The narrative that emerges from these 20 bullet points is clear. Pakistan was never meant to be an Islamic state but a haven for the Muslim minority of India that was joined by Dalits under Jogendra Nath Mandal. Jinnah’s own words stand as a testament on Ahmadis, the popular Pakistan slogan, Pakistani Hindus, and the state of Pakistan, as follows.
“What right have I to declare a person non-Muslim, when he claims to be a Muslim”.
“Neither I nor the Muslim League working committee ever passed a resolution – Pakistan ka matlab kya – you may have used it to catch a few votes”
“We do not prescribe any schoolboy tests for their loyalty. We shall not say to any Hindu citizen of Pakistan, ‘if there was war would you shoot a Hindu?”
“In any case Pakistan is not going to be a theocratic state – to be ruled by priests with a divine mission. We have many non-Muslims – Hindus, Christians, and Parsis – but they are all Pakistanis”

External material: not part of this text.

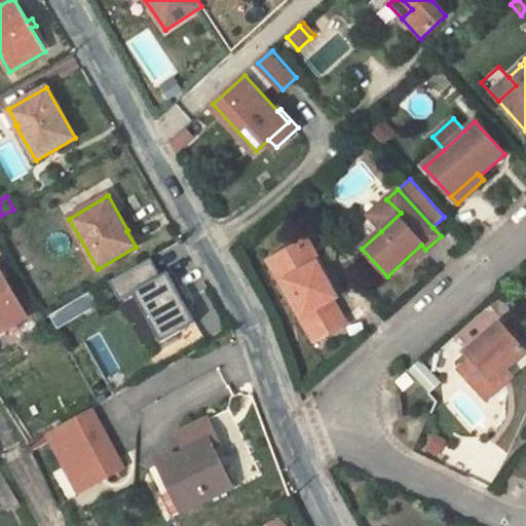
[(401,213),(386,199),(368,216),(381,231),(401,213)]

My days of studying Pakistan Studies to write exams are long over. Though, I hope that the Pakistan narrative and curriculum builders invite Yasser Latif Hamdani and upcoming authors like Muhammad Umair Khan, to help them guide the newer generation of Pakistani students through their research, which can be disseminated through short 5 – 10 minute videos. It is their voices that are much needed to honour Jinnah and the Pakistan movement. Lest we forget!